Merge k Sorted Lists

Problem

Merge k sorted linked lists and return it as one sorted list. Analyze and describe its complexity.

Example:

Input:

[

  1->1->5,

  2->3->4,

  2->2

]

Output: 1->1->2->3->4->4->5->6

Solution

Brutal force solution will be create a sorted array then create the linked list with the sorted array. Sorting N elements cost O(NlogN) and we need O(N) space for the array. 

The brutal force approach is not optimums because we didn't utilize the feature that the linked lists are already sorted.

We know for sure the minimum element come from the first nodes of the input linked list, so if we add all the k nodes into a priority queue, we can find the minimum node with cost O(klogk). 

  1->     1->5,

  2->     3->4,

  2->     2

Once the minimum node is taken, the next minimum could hid in the rest of the k-1 elements, or it could be the next of the minimum node.
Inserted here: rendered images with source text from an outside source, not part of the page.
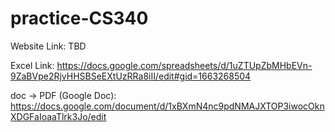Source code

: # practice-CS340

Website Link:
TBD


Excel Link:
https://docs.google.com/spreadsheets/d/1uZTUpZbMHbEVn-9ZaBVpe2RjvHHSBSeEXtUzRRa8iII/edit#gid=1663268504


doc -> PDF (Google Doc):
https://docs.google.com/document/d/1xBXmN4nc9pdNMAJXTOP3iwocOknXDGFaIoaaTlrk3Jo/edit

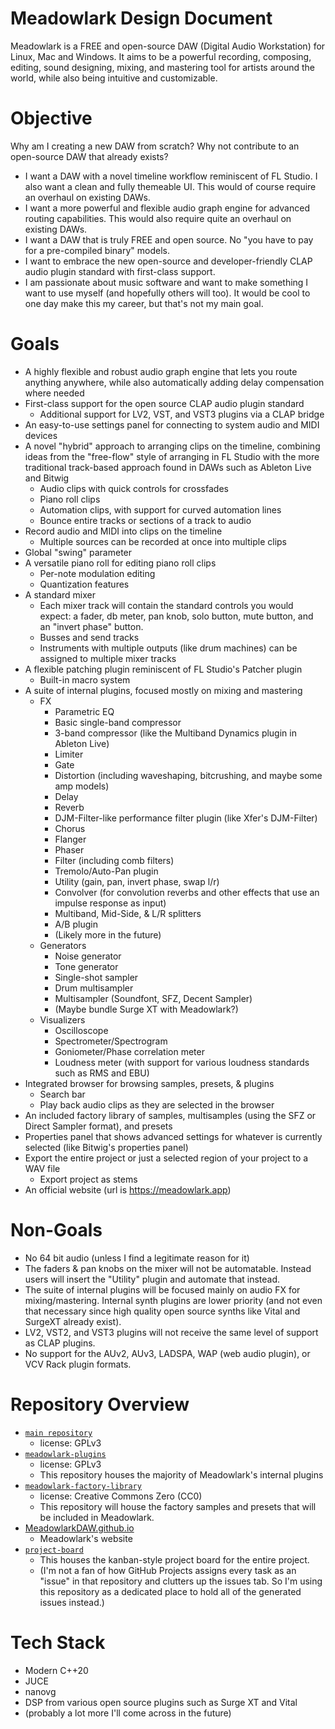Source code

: # Meadowlark Design Document

Meadowlark is a FREE and open-source DAW (Digital Audio Workstation) for Linux, Mac and Windows. It aims to be a powerful recording, composing, editing, sound designing, mixing, and mastering tool for artists around the world, while also being intuitive and customizable.

# Objective

Why am I creating a new DAW from scratch? Why not contribute to an open-source DAW that already exists?

* I want a DAW with a novel timeline workflow reminiscent of FL Studio. I also want a clean and fully themeable UI. This would of course require an overhaul on existing DAWs.
* I want a more powerful and flexible audio graph engine for advanced routing capabilities. This would also require quite an overhaul on existing DAWs.
* I want a DAW that is truly FREE and open source. No "you have to pay for a pre-compiled binary" models.
* I want to embrace the new open-source and developer-friendly CLAP audio plugin standard with first-class support.
* I am passionate about music software and want to make something I want to use myself (and hopefully others will too). It would be cool to one day make this my career, but that's not my main goal.

# Goals

* A highly flexible and robust audio graph engine that lets you route anything anywhere, while also automatically adding delay compensation where needed
* First-class support for the open source CLAP audio plugin standard
    * Additional support for LV2, VST, and VST3 plugins via a CLAP bridge
* An easy-to-use settings panel for connecting to system audio and MIDI devices
* A novel "hybrid" approach to arranging clips on the timeline, combining ideas from the "free-flow" style of arranging in FL Studio with the more traditional track-based approach found in DAWs such as Ableton Live and Bitwig
    * Audio clips with quick controls for crossfades
    * Piano roll clips
    * Automation clips, with support for curved automation lines
    * Bounce entire tracks or sections of a track to audio
* Record audio and MIDI into clips on the timeline
    * Multiple sources can be recorded at once into multiple clips
* Global "swing" parameter
* A versatile piano roll for editing piano roll clips
    * Per-note modulation editing
    * Quantization features
* A standard mixer
    * Each mixer track will contain the standard controls you would expect: a fader, db meter, pan knob, solo button, mute button, and an "invert phase" button.
    * Busses and send tracks
    * Instruments with multiple outputs (like drum machines) can be assigned to multiple mixer tracks
* A flexible patching plugin reminiscent of FL Studio's Patcher plugin
    * Built-in macro system
* A suite of internal plugins, focused mostly on mixing and mastering
    * FX
        * Parametric EQ
        * Basic single-band compressor
        * 3-band compressor (like the Multiband Dynamics plugin in Ableton Live)
        * Limiter
        * Gate
        * Distortion (including waveshaping, bitcrushing, and maybe some amp models)
        * Delay
        * Reverb
        * DJM-Filter-like performance filter plugin (like Xfer's DJM-Filter)
        * Chorus
        * Flanger
        * Phaser
        * Filter (including comb filters)
        * Tremolo/Auto-Pan plugin
        * Utility (gain, pan, invert phase, swap l/r)
        * Convolver (for convolution reverbs and other effects that use an impulse response as input)
        * Multiband, Mid-Side, & L/R splitters
        * A/B plugin
        * (Likely more in the future)
    * Generators
        * Noise generator
        * Tone generator
        * Single-shot sampler
        * Drum multisampler
        * Multisampler (Soundfont, SFZ, Decent Sampler)
        * (Maybe bundle Surge XT with Meadowlark?)
    * Visualizers
        * Oscilloscope
        * Spectrometer/Spectrogram
        * Goniometer/Phase correlation meter
        * Loudness meter (with support for various loudness standards such as RMS and EBU)
* Integrated browser for browsing samples, presets, & plugins
    * Search bar
    * Play back audio clips as they are selected in the browser
* An included factory library of samples, multisamples (using the SFZ or Direct Sampler format), and presets
* Properties panel that shows advanced settings for whatever is currently selected (like Bitwig's properties panel)
* Export the entire project or just a selected region of your project to a WAV file
    * Export project as stems
* An official website (url is https://meadowlark.app)

# Non-Goals

* No 64 bit audio (unless I find a legitimate reason for it)
* The faders & pan knobs on the mixer will not be automatable. Instead users will insert the "Utility" plugin and automate that instead.
* The suite of internal plugins will be focused mainly on audio FX for mixing/mastering. Internal synth plugins are lower priority (and not even that necessary since high quality open source synths like Vital and SurgeXT already exist).
* LV2, VST2, and VST3 plugins will not receive the same level of support as CLAP plugins.
* No support for the AUv2, AUv3, LADSPA, WAP (web audio plugin), or VCV Rack plugin formats.

# Repository Overview

* [`main repository`](https://github.com/MeadowlarkDAW/Meadowlark)
   * license: GPLv3
* [`meadowlark-plugins`](https://github.com/MeadowlarkDAW/meadowlark-plugins)
   * license: GPLv3
   * This repository houses the majority of Meadowlark's internal plugins
* [`meadowlark-factory-library`](https://github.com/MeadowlarkDAW/meadowlark-factory-library)
   * license: Creative Commons Zero (CC0)
   * This repository will house the factory samples and presets that will be included in Meadowlark.
* [MeadowlarkDAW.github.io](https://github.com/MeadowlarkDAW/MeadowlarkDAW.github.io)
    * Meadowlark's website
* [`project-board`](https://github.com/MeadowlarkDAW/project-board)
    * This houses the kanban-style project board for the entire project.
    * (I'm not a fan of how GitHub Projects assigns every task as an "issue" in that repository and clutters up the issues tab. So I'm
    using this repository as a dedicated place to hold all of the generated issues instead.)

# Tech Stack

* Modern C++20
* JUCE
* nanovg
* DSP from various open source plugins such as Surge XT and Vital
* (probably a lot more I'll come across in the future)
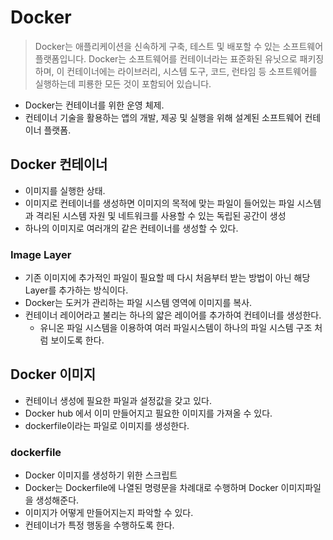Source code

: # Docker
> Docker는 애플리케이션을 신속하게 구축, 테스트 및 배포할 수 있는 소프트웨어 플랫폼입니다. 
> Docker는 소프트웨어를 컨테이너라는 표준화된 유닛으로 패키징하며, 이 컨테이너에는 라이브러리, 시스템 도구, 코드, 런타임 등 
> 소프트웨어를 실행하는데 피룡한 모든 것이 포함되어 있습니다.

- Docker는 컨테이너를 위한 운영 체제.
- 컨테이너 기술을 활용하는 앱의 개발, 제공 및 실행을 위해 설계된 소프트웨어 컨테이너 플랫폼.

## Docker 컨테이너
- 이미지를 실행한 상태.
- 이미지로 컨테이너를 생성하면 이미지의 목적에 맞는 파일이 들어있는 파일 시스템과 격리된 시스템 자원 및 네트워크를 사용할 수 있는 독립된 공간이 생성
- 하나의 이미지로 여러개의 같은 컨테이너를 생성할 수 있다.

### Image Layer
- 기존 이미지에 추가적인 파일이 필요할 떼 다시 처음부터 받는 방법이 아닌 해당 Layer를 추가하는 방식이다.
- Docker는 도커가 관리하는 파일 시스템 영역에 이미지를 복사.
- 컨테이너 레이어라고 불리는 하나의 얇은 레이어를 추가하여 컨테이너를 생성한다. 
  + 유니온 파일 시스템을 이용하여 여러 파일시스템이 하나의 파일 시스템 구조 처럼 보이도록 한다.
    
## Docker 이미지
- 컨테이너 생성에 필요한 파일과 설정값을 갖고 있다.
- Docker hub 에서 이미 만들어지고 필요한 이미지를 가져올 수 있다.
- dockerfile이라는 파일로 이미지를 생성한다.

### dockerfile
- Docker 이미지를 생성하기 위한 스크립트
- Docker는 Dockerfile에 나열된 명령문을 차례대로 수행하며 Docker 이미지파일을 생성해준다.
- 이미지가 어떻게 만들어지는지 파악할 수 있다.
- 컨테이너가 특정 행동을 수행하도록 한다.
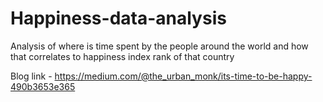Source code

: # Happiness-data-analysis
Analysis of where is time spent by the people around the world and how that correlates to happiness index rank of that country

Blog link - https://medium.com/@the_urban_monk/its-time-to-be-happy-490b3653e365
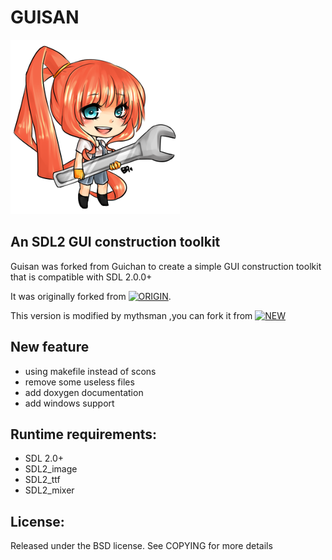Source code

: # GUISAN

![logo](examples/guisan.png "GUISAN")

## An SDL2 GUI construction toolkit

Guisan was forked from Guichan to create a simple GUI construction toolkit that is compatible with SDL 2.0.0+

It was originally forked from [![ORIGIN](https://github.com/kallisti5/guisan)](https://github.com/kallisti5/guisan).

This version is modified by mythsman ,you can fork it from [![NEW](https://github.com/mythsman/guisan)](https://github.com/mythsman/guisan)

## New feature
* using makefile instead of scons
* remove some useless files
* add doxygen documentation
* add windows support

## Runtime requirements:

* SDL 2.0+
* SDL2_image
* SDL2_ttf
* SDL2_mixer

## License:

Released under the BSD license. See COPYING for more details
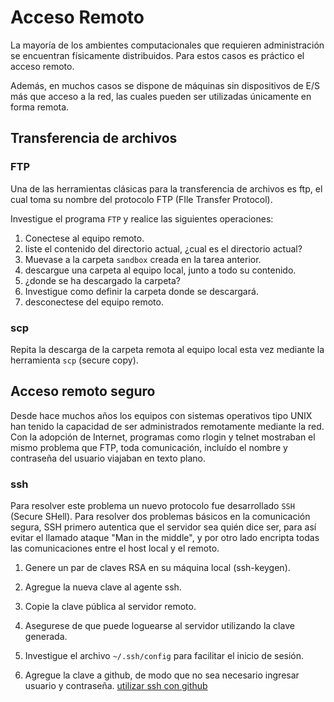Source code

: # Acceso Remoto

La mayoría de los ambientes computacionales que requieren administración se encuentran físicamente distribuidos.
Para estos casos es práctico el acceso remoto.

Además, en muchos casos se dispone de máquinas sin dispositivos de E/S más que acceso a la red, las cuales pueden ser utilizadas únicamente en forma remota.

## Transferencia de archivos

### FTP

Una de las herramientas clásicas para la transferencia de archivos es ftp, el cual toma su nombre del protocolo FTP (FIle Transfer Protocol).

Investigue el programa `FTP` y realice las siguientes operaciones:

1. Conectese al equipo remoto.
2. liste el contenido del directorio actual, ¿cual es el directorio actual?
3. Muevase a la carpeta `sandbox` creada en la tarea anterior.
4. descargue una carpeta al equipo local, junto a todo su contenido.
5. ¿donde se ha descargado la carpeta?
6. Investigue como definir la carpeta donde se descargará.
7. desconectese del equipo remoto.

### scp

Repita la descarga de la carpeta remota al equipo local esta vez mediante la herramienta `scp` (secure copy).

## Acceso remoto seguro

Desde hace muchos años los equipos con sistemas operativos tipo UNIX han tenido la capacidad de ser administrados remotamente mediante la red.
Con la adopción de Internet, programas como rlogin y telnet mostraban el mismo problema que FTP, toda comunicación, incluído el nombre y contraseña del usuario viajaban en texto plano.

### ssh

Para resolver este problema un nuevo protocolo fue desarrollado `SSH` (Secure SHell).
Para resolver dos problemas básicos en la comunicación segura, SSH primero autentica que el servidor sea quién dice ser, para así evitar el llamado ataque "Man in the middle", y por otro lado encripta todas las comunicaciones entre el host local y el remoto.

1. Genere un par de claves RSA en su máquina local (ssh-keygen).
2. Agregue la nueva clave al agente ssh.
3. Copie la clave pública al servidor remoto.
4. Asegurese de que puede loguearse al servidor utilizando la clave generada.
5. Investigue el archivo `~/.ssh/config` para facilitar el inicio de sesión.

6. Agregue la clave a github, de modo que no sea necesario ingresar usuario y contraseña. [utilizar ssh con github](https://docs.github.com/en/github/authenticating-to-github/adding-a-new-ssh-key-to-your-github-account)
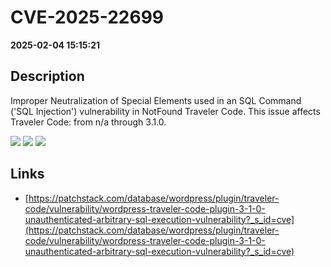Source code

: # CVE-2025-22699

**2025-02-04 15:15:21**

## Description
Improper Neutralization of Special Elements used in an SQL Command ('SQL Injection') vulnerability in NotFound Traveler Code. This issue affects Traveler Code: from n/a through 3.1.0.

![](https://img.shields.io/static/v1?label=Score&message=9.0&color=red)
![](https://img.shields.io/static/v1?label=Severity&message=CRITICAL&color=red)
![](https://img.shields.io/static/v1?label=CWE&message=SQL&color=green)

## Links
- [https://patchstack.com/database/wordpress/plugin/traveler-code/vulnerability/wordpress-traveler-code-plugin-3-1-0-unauthenticated-arbitrary-sql-execution-vulnerability?_s_id=cve](https://patchstack.com/database/wordpress/plugin/traveler-code/vulnerability/wordpress-traveler-code-plugin-3-1-0-unauthenticated-arbitrary-sql-execution-vulnerability?_s_id=cve)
So we can replace the minimum node with its next node in the priority queue then continue to find the next minimum node. We can continue to do that until the priority queue is empty.

import java.util.*;

public class Solution {

    public static void main(String args[]) {

      Node head1 = new Node(1, new Node(1, new Node(5, null)));

      Node head2 = new Node(2, new Node(3, new Node(4, null)));

      Node head3 = new Node(2, new Node(2, null));

      //assume Node[] don't have null elements

      Node[] arr = new Node[]{head1, head2, head3};

      Node result = solve(arr);

      printNodes(result);

    }

    private static Node solve(Node[] arr) {

      Node head = null;

      Node tail = null;

      PriorityQueue<ValToLLIndex> pq = new PriorityQueue<>((o1, o2) -> o1.val - o2.val);

      for(int i = 0; i < arr.length; i++) {

        pq.add(new ValToLLIndex(arr[i].val, i)); //3-1,5-0,,

        arr[i] = arr[i].next;

      }

      while(!pq.isEmpty()) {

        ValToLLIndex valToLLIndex = pq.poll(); //2-2

        if(head == null) {

          head = new Node(valToLLIndex.val, null);

          tail = head;

        } else {

          tail.next = new Node(valToLLIndex.val, null);

          tail = tail.next;

        }

        int index = valToLLIndex.index;//0

        if(arr[index] != null) {

          pq.add(new ValToLLIndex(arr[index].val, index));

          arr[index] = arr[index].next;

        }

      }

      return head;

    }

  

    static class ValToLLIndex {

      int val;

      int index;

      public ValToLLIndex(int val, int index) {

        this.val = val;

        this.index = index;

      }

        

    }

  

    private static void printNodes(Node head) {

      while(head != null) {

        System.out.print(head.val + "->");

        head = head.next;

      }

      System.out.println("null");

    }

  

    static class Node {

      int val;

      Node next;

      public Node(int val, Node next) {

        this.val = val;

        this.next = next;

      }

    }

}

The time complexity is O(Nklogk) because for each of the N node, we need to add it to the priority queue of size k in order to find the next minimum. The size k priority queue add takes O(klogk), poll takes O(1). 

The space complexity is O(k), which is the size of the priority queue.